Data extracted from a collection
----------

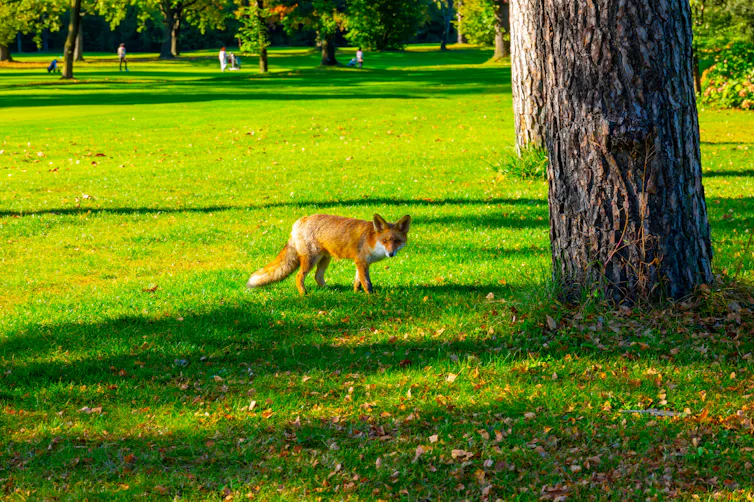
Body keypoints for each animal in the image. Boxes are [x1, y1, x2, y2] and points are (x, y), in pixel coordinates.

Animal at [246, 213, 411, 295]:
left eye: (397, 241)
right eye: (385, 240)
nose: (391, 253)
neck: (371, 240)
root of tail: (300, 220)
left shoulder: (361, 262)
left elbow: (357, 281)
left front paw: (356, 293)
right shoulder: (361, 262)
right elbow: (366, 282)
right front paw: (370, 296)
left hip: (325, 259)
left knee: (317, 277)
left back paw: (330, 290)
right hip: (311, 259)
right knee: (299, 276)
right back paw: (304, 293)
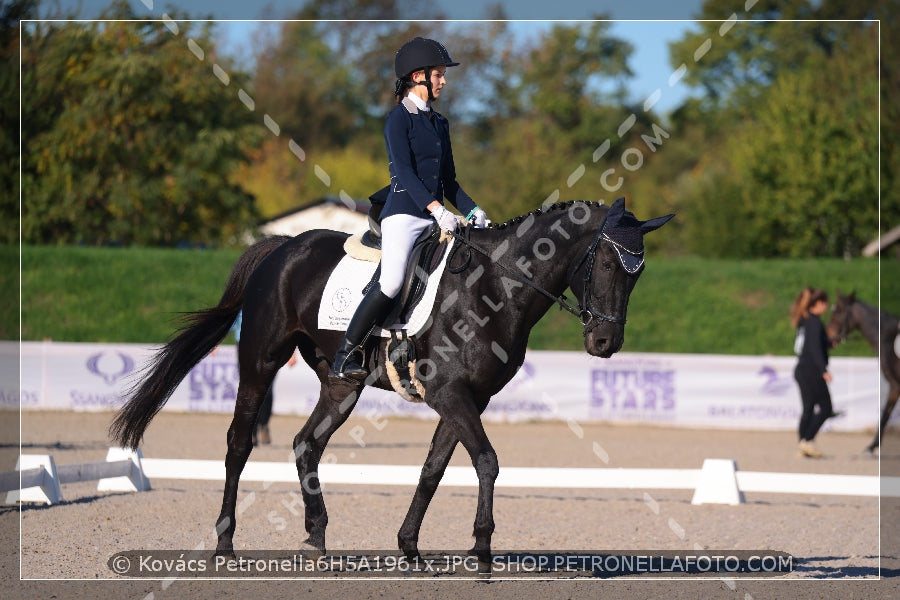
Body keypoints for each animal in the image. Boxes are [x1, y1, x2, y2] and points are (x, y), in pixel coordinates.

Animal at [110, 198, 668, 568]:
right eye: (605, 261)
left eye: (638, 274)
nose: (604, 343)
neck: (495, 285)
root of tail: (283, 247)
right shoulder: (450, 394)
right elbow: (487, 461)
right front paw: (481, 547)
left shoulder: (468, 398)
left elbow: (433, 470)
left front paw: (410, 547)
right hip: (261, 361)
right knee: (239, 443)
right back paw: (225, 543)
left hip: (342, 384)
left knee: (306, 444)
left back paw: (316, 538)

----------

## What the exercise asks
All of the records above should be reproduced exactly, with the pictures left out.

## Finished exercise
Body keypoints for each animal in the image. Boxes are [x1, y1, x2, y2] and points are (x, y), in pixel coordinates.

Animal at [246, 213, 411, 295]:
left eye: (397, 241)
right eye: (385, 240)
nose: (391, 253)
neck: (371, 240)
root of tail: (300, 220)
left shoulder: (361, 262)
left elbow: (357, 281)
left front paw: (356, 293)
right shoulder: (361, 262)
right elbow: (366, 282)
right front paw: (370, 296)
left hip: (325, 259)
left knee: (317, 277)
left back paw: (330, 290)
right hip: (311, 259)
right knee: (299, 276)
right back paw: (304, 293)
Body keypoints for each animal in the image. Boxes are [x1, y1, x2, y2] and points are (x, y), in pixel coordinates.

Animal at [110, 198, 668, 568]:
right eye: (605, 261)
left eye: (638, 274)
nose: (604, 343)
neck: (495, 285)
root of tail: (283, 247)
right shoulder: (450, 394)
right elbow: (487, 461)
right front paw: (481, 547)
left shoulder: (468, 398)
left elbow: (433, 470)
left front paw: (410, 547)
right hip: (261, 361)
right knee: (239, 443)
right back paw: (225, 543)
left hip: (342, 384)
left knee: (306, 444)
left back paw: (316, 538)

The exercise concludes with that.